Die Zeit wird knapp für die geplante Reform des Bundesheer-Wehrdienstes: Am Sonntag soll es laut „Krone“-Informationen zu einem „Geheimgipfel“ kommen, der den entscheidenden Durchbruch bringen soll. Pikant dabei: Weder FPÖ noch Grüne, deren Zustimmung die Regierung für die nötige Zweidrittelmehrheit eigentlich benötigen würde, sollen zu diesem Treffen eingeladen worden sein.
Enger Zeitplan bis Jahresende
Seit rund zwei Wochen feilt die Bundesregierung täglich an der Wehrdienstreform, die mit 1. Jänner 2027 in Kraft treten soll. Um dieses Ziel zu erreichen, braucht es allerdings den Zuspruch von mindestens einer Oppositionspartei im Parlament. Der Zeitdruck ist dabei erheblich: Eine Einigung müsste spätestens übernächste Woche stehen, danach müsste das Gesetz noch eine sechswöchige Begutachtungsphase durchlaufen. Rechnet man zusätzliche Zeit für mögliche Adaptierungen ein, könnte die Reform dann frühestens im Dezember beschlossen werden.
Kickl beklagt mangelnden Kontakt
Wie angespannt die Stimmung zwischen Regierung und Opposition bei diesem Thema bereits ist, zeigte sich schon beim ORF-„Sommergespräch“: Dort beklagte FPÖ-Chef Herbert Kickl, dass es bezüglich der Wehrdienstreform bislang erst einen Anruf seitens der Regierung bei seiner Fraktion gegeben habe.

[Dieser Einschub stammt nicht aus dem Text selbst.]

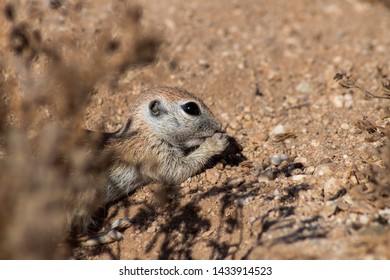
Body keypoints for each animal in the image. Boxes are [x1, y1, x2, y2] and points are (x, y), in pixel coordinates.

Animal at [74, 87, 230, 245]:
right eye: (191, 108)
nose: (219, 126)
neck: (146, 132)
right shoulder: (155, 155)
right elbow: (177, 171)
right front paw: (216, 142)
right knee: (78, 236)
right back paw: (109, 232)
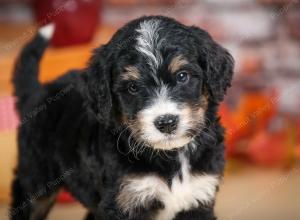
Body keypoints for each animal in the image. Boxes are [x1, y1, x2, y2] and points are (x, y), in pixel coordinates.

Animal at [10, 15, 233, 220]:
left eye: (182, 76)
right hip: (35, 180)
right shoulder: (125, 200)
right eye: (133, 87)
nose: (166, 123)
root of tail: (37, 91)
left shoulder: (199, 196)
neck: (170, 156)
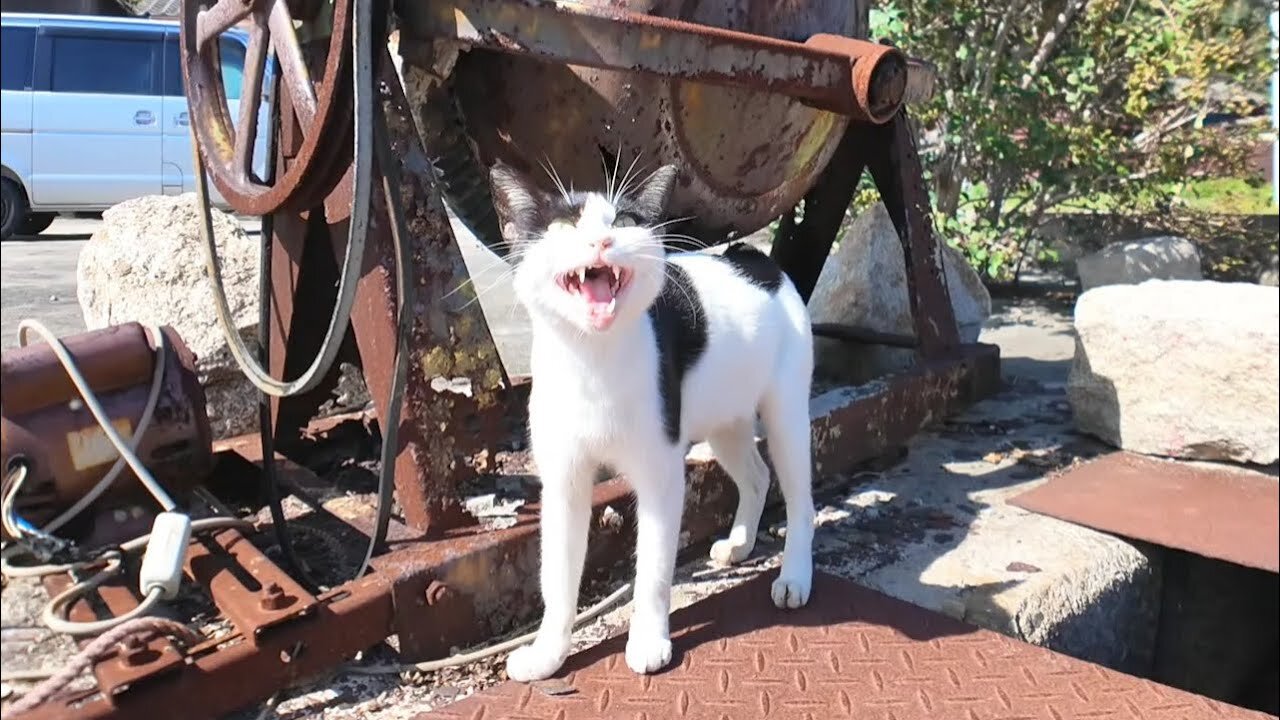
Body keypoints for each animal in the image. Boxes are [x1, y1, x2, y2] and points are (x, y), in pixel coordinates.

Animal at [488, 158, 819, 676]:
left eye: (623, 220)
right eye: (566, 223)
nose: (601, 241)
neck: (593, 361)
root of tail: (752, 256)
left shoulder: (660, 474)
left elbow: (653, 570)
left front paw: (648, 641)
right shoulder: (564, 482)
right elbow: (557, 579)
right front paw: (548, 656)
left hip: (786, 411)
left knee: (801, 497)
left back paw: (795, 576)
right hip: (724, 419)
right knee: (757, 475)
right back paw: (740, 543)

Streitpunkt Zivildiener-Gehälter
Auch die Verhandlungen mit den Grünen dürften sich nicht einfach gestalten. Die Partei fordert unter anderem höhere Gehälter für Zivildiener – ein Punkt, bei dem die ÖVP voraussichtlich widersprechen dürfte, da die Volkspartei ihren Fokus stattdessen auf eine Attraktivierung des Grundwehrdienstes legen will. Das Verteidigungsministerium wollte auf Anfrage der Zeitung keine weiteren Details zum aktuellen Verhandlungsstand preisgeben.
Ob der geplante „Geheimgipfel“ am Sonntag tatsächlich den nötigen Durchbruch bringt, oder ob die fehlende Einbindung von FPÖ und Grünen die ohnehin knappe Zeitschiene noch weiter belastet, dürfte sich in den kommenden Tagen zeigen.